*Problem details*
Each line in the records that mentions the word "after" needs to be listed.

*Input for this task*
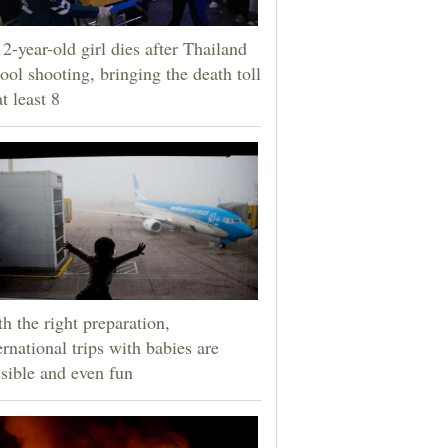
2-year-old girl dies after Thailand
ool shooting, bringing the death toll
at least 8
h the right preparation,
ernational trips with babies are
sible and even fun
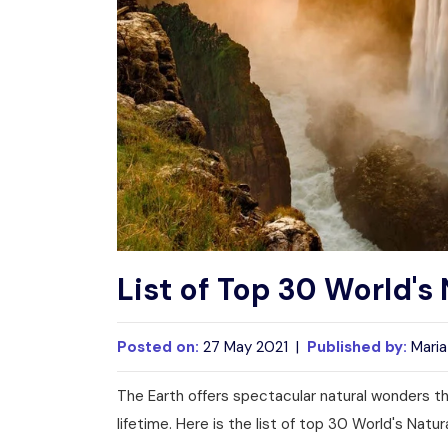
List of Top 30 World'
Posted on:
27 May 2021 |
Published by:
Maria
The Earth offers spectacular natural wonders tha
lifetime. Here is the list of top 30 World's Natu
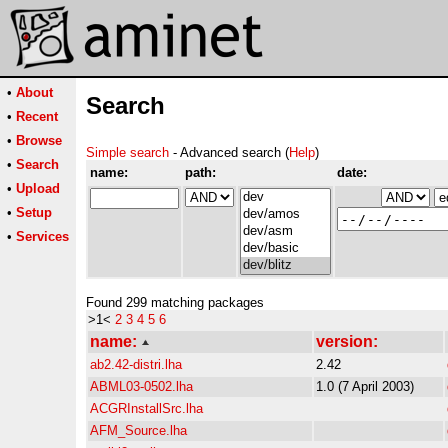
•
About
Search
•
Recent
•
Browse
Simple search
- Advanced search (
Help
)
•
Search
name:
path:
date:
•
Upload
•
Setup
•
Services
Found 299 matching packages
>1<
2
3
4
5
6
name:
version:
ab2.42-distri.lha
2.42
ABML03-0502.lha
1.0 (7 April 2003)
ACGRInstallSrc.lha
AFM_Source.lha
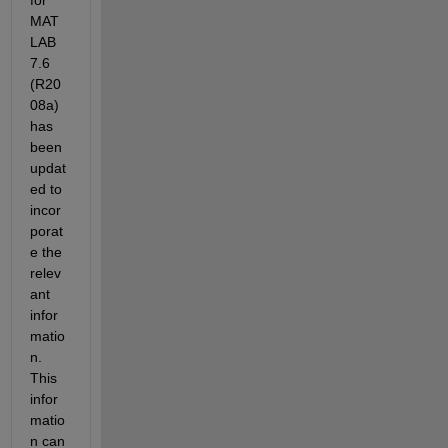
for 
MAT
LAB 
7.6 
(R20
08a) 
has 
been 
updat
ed to 
incor
porat
e the 
relev
ant 
infor
matio
n. 
This 
infor
matio
n can 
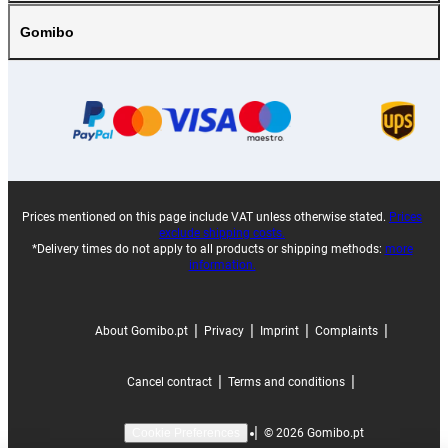
Gomibo
Prices mentioned on this page include VAT unless otherwise stated.
Prices
exclude shipping costs.
*Delivery times do not apply to all products or shipping methods:
more
information.
|
|
|
|
About Gomibo.pt
Privacy
Imprint
Complaints
|
|
Cancel contract
Terms and conditions
|
©
2026
Gomibo.pt
Cookie Preferences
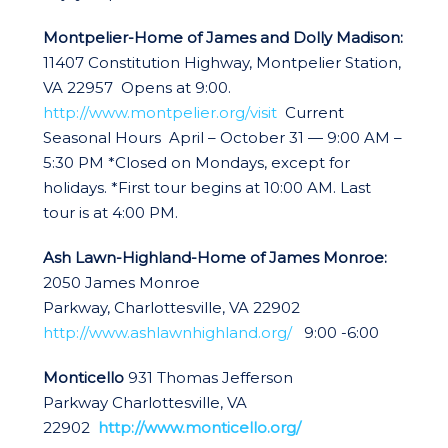
Montpelier-Home of James and Dolly Madison:
11407 Constitution Highway, Montpelier Station,
VA 22957 Opens at 9:00.
http://www.montpelier.org/visit
Current
Seasonal Hours April – October 31 — 9:00 AM –
5:30 PM *Closed on Mondays, except for
holidays. *First tour begins at 10:00 AM. Last
tour is at 4:00 PM.
Ash Lawn-Highland-Home of James Monroe:
2050 James Monroe
Parkway, Charlottesville, VA 22902
http://www.ashlawnhighland.org/
9:00 -6:00
Monticello
931 Thomas Jefferson
Parkway Charlottesville, VA
22902
http://www.monticello.org/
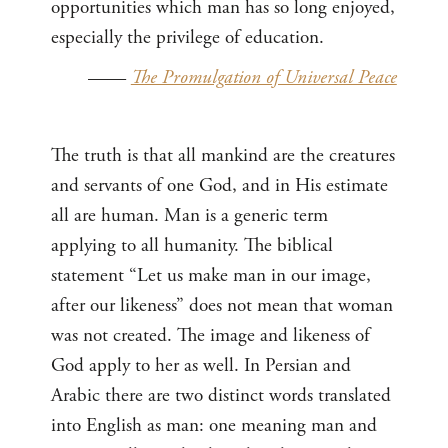
opportunities which man has so long enjoyed,
especially the privilege of education.
——
The Promulgation of Universal Peace
The truth is that all mankind are the creatures
and servants of one God, and in His estimate
all are human. Man is a generic term
applying to all humanity. The biblical
statement “Let us make man in our image,
after our likeness” does not mean that woman
was not created. The image and likeness of
God apply to her as well. In Persian and
Arabic there are two distinct words translated
into English as man: one meaning man and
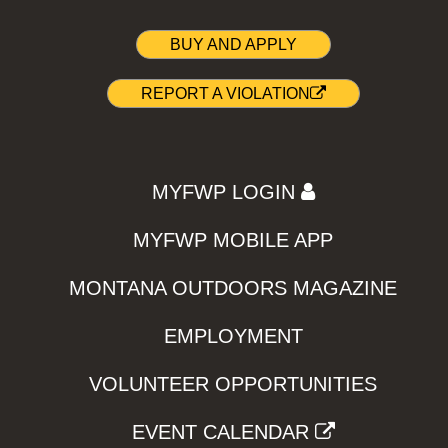
BUY AND APPLY
REPORT A VIOLATION
MYFWP LOGIN
MYFWP MOBILE APP
MONTANA OUTDOORS MAGAZINE
EMPLOYMENT
VOLUNTEER OPPORTUNITIES
EVENT CALENDAR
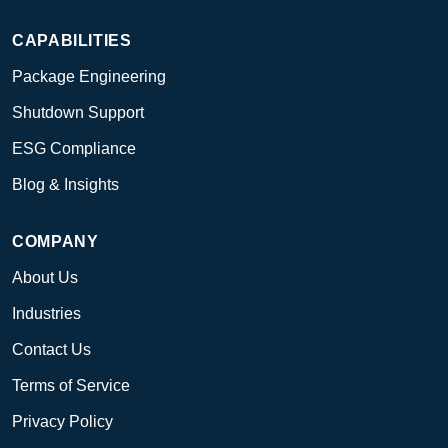
CAPABILITIES
Package Engineering
Shutdown Support
ESG Compliance
Blog & Insights
COMPANY
About Us
Industries
Contact Us
Terms of Service
Privacy Policy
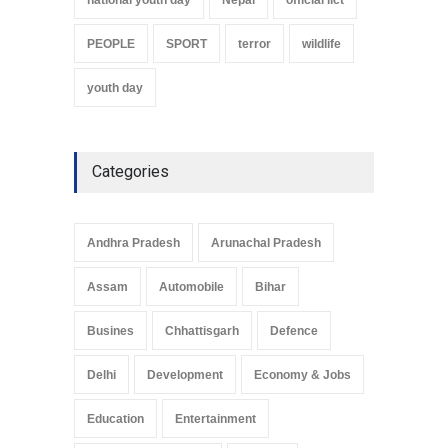
PEOPLE
SPORT
terror
wildlife
youth day
Categories
Andhra Pradesh
Arunachal Pradesh
Assam
Automobile
Bihar
Busines
Chhattisgarh
Defence
Delhi
Development
Economy & Jobs
Education
Entertainment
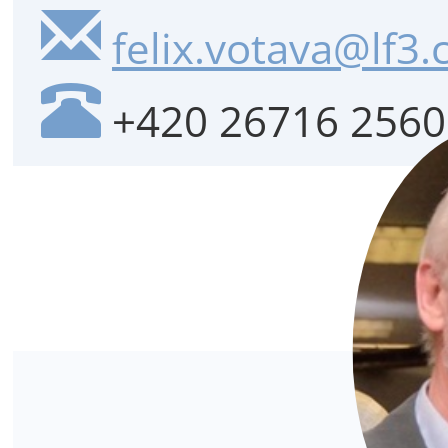
felix.votava@lf3.
+420 26716 2560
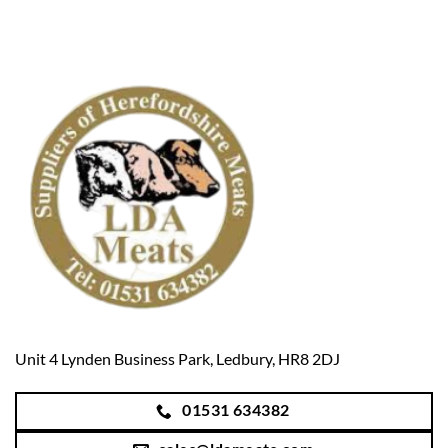
Unit 4 Lynden Business Park, Ledbury, HR8 2DJ
01531 634382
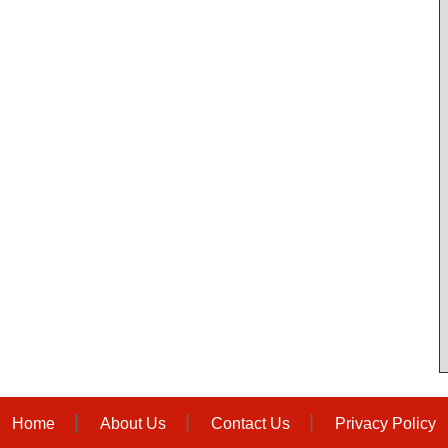
Home
About Us
Contact Us
Privacy Policy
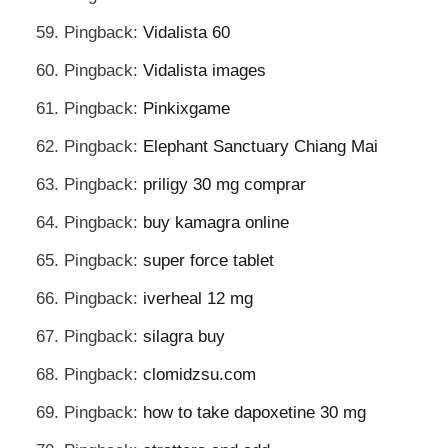
Pingback:
Vidalista 60
Pingback:
Vidalista images
Pingback:
Pinkixgame
Pingback:
Elephant Sanctuary Chiang Mai
Pingback:
priligy 30 mg comprar
Pingback:
buy kamagra online
Pingback:
super force tablet
Pingback:
iverheal 12 mg
Pingback:
silagra buy
Pingback:
clomidzsu.com
Pingback:
how to take dapoxetine 30 mg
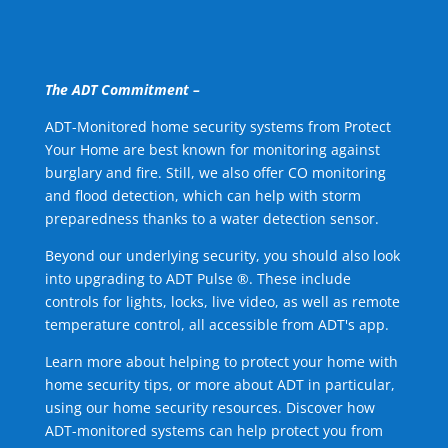
The ADT Commitment –
ADT-Monitored home security systems from Protect
Your Home are best known for monitoring against
burglary and fire. Still, we also offer CO monitoring
and flood detection, which can help with storm
preparedness thanks to a water detection sensor.
Beyond our underlying security, you should also look
into upgrading to ADT Pulse ®. These include
controls for lights, locks, live video, as well as remote
temperature control, all accessible from ADT's app.
Learn more about helping to protect your home with
home security tips, or more about ADT in particular,
using our home security resources. Discover how
ADT-monitored systems can help protect you from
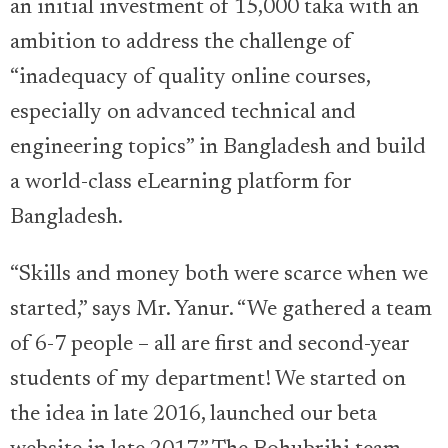
an initial investment of 15,000 taka with an
ambition to address the challenge of
“inadequacy of quality online courses,
especially on advanced technical and
engineering topics” in Bangladesh and build
a world-class eLearning platform for
Bangladesh.
“Skills and money both were scarce when we
started,” says Mr. Yanur. “We gathered a team
of 6-7 people – all are first and second-year
students of my department! We started on
the idea in late 2016, launched our beta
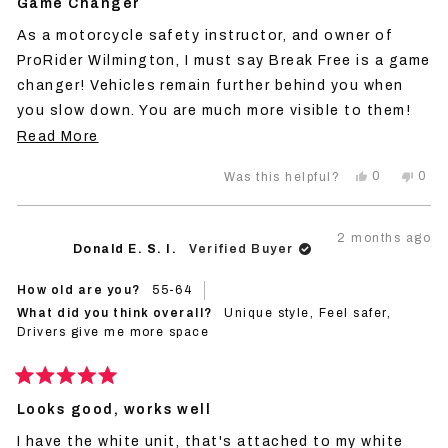
5
Game Changer
out
of
As a motorcycle safety instructor, and owner of
5
stars
ProRider Wilmington, I must say Break Free is a game
changer! Vehicles remain further behind you when
you slow down. You are much more visible to them!
This is my second purchase to ensure I have one on
Read
Read More
every ride.
more
Yes,
No,
0
0
Was this helpful?
about
this
people
this
peo
review
voted
revi
vot
this
from
yes
from
no
John
Joh
review
2 months ago
V.
V.
Donald E. S. I.
Verified Buyer
was
was
helpful.
not
helpf
How old are you?
55-64
What did you think overall?
Unique style,
Feel safer,
Drivers give me more space
Rated
5
Looks good, works well
out
of
I have the white unit, that's attached to my white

*Solution*
2-year-old girl dies after Thailand
after our likeness” does not mean that woman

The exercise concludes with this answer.